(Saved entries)
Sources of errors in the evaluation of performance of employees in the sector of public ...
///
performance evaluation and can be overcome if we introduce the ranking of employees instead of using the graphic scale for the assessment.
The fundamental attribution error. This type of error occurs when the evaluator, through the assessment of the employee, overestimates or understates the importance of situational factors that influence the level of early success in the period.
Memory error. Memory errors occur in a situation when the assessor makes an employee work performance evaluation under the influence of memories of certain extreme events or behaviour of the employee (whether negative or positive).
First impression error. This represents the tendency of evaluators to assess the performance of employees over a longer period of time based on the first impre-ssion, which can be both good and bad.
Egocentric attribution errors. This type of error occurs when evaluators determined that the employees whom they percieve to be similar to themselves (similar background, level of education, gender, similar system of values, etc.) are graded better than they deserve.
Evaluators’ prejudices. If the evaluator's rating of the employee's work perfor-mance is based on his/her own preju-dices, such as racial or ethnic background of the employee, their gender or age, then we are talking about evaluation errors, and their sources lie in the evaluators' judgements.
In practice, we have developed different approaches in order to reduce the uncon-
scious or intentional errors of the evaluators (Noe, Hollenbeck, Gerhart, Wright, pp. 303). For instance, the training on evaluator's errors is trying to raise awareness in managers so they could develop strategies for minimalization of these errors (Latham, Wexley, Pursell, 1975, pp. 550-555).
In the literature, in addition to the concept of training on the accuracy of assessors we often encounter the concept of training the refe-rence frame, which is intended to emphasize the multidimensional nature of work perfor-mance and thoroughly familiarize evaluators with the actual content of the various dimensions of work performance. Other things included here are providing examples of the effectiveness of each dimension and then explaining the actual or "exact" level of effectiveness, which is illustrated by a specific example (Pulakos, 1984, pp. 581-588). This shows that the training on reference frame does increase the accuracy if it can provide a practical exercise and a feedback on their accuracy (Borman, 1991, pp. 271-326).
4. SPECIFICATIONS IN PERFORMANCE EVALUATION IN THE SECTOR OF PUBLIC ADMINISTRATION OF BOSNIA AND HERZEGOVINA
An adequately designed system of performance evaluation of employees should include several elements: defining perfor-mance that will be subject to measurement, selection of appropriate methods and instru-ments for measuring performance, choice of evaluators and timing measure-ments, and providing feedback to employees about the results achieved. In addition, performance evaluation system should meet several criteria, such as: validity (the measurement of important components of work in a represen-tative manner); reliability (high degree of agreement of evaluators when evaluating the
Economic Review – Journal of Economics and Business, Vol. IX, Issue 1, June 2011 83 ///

**Problem requirements**. Please write out exactly the lines from the start of the data through the line that contains "Evaluators’ prejudices. If", both ends included, and nothing else.

**Solution to this exercise**.
Sources of errors in the evaluation of performance of employees in the sector of public ...
///
performance evaluation and can be overcome if we introduce the ranking of employees instead of using the graphic scale for the assessment.
The fundamental attribution error. This type of error occurs when the evaluator, through the assessment of the employee, overestimates or understates the importance of situational factors that influence the level of early success in the period.
Memory error. Memory errors occur in a situation when the assessor makes an employee work performance evaluation under the influence of memories of certain extreme events or behaviour of the employee (whether negative or positive).
First impression error. This represents the tendency of evaluators to assess the performance of employees over a longer period of time based on the first impre-ssion, which can be both good and bad.
Egocentric attribution errors. This type of error occurs when evaluators determined that the employees whom they percieve to be similar to themselves (similar background, level of education, gender, similar system of values, etc.) are graded better than they deserve.
Evaluators’ prejudices. If the evaluator's rating of the employee's work perfor-mance is based on his/her own preju-dices, such as racial or ethnic background of the employee, their gender or age, then we are talking about evaluation errors, and their sources lie in the evaluators' judgements.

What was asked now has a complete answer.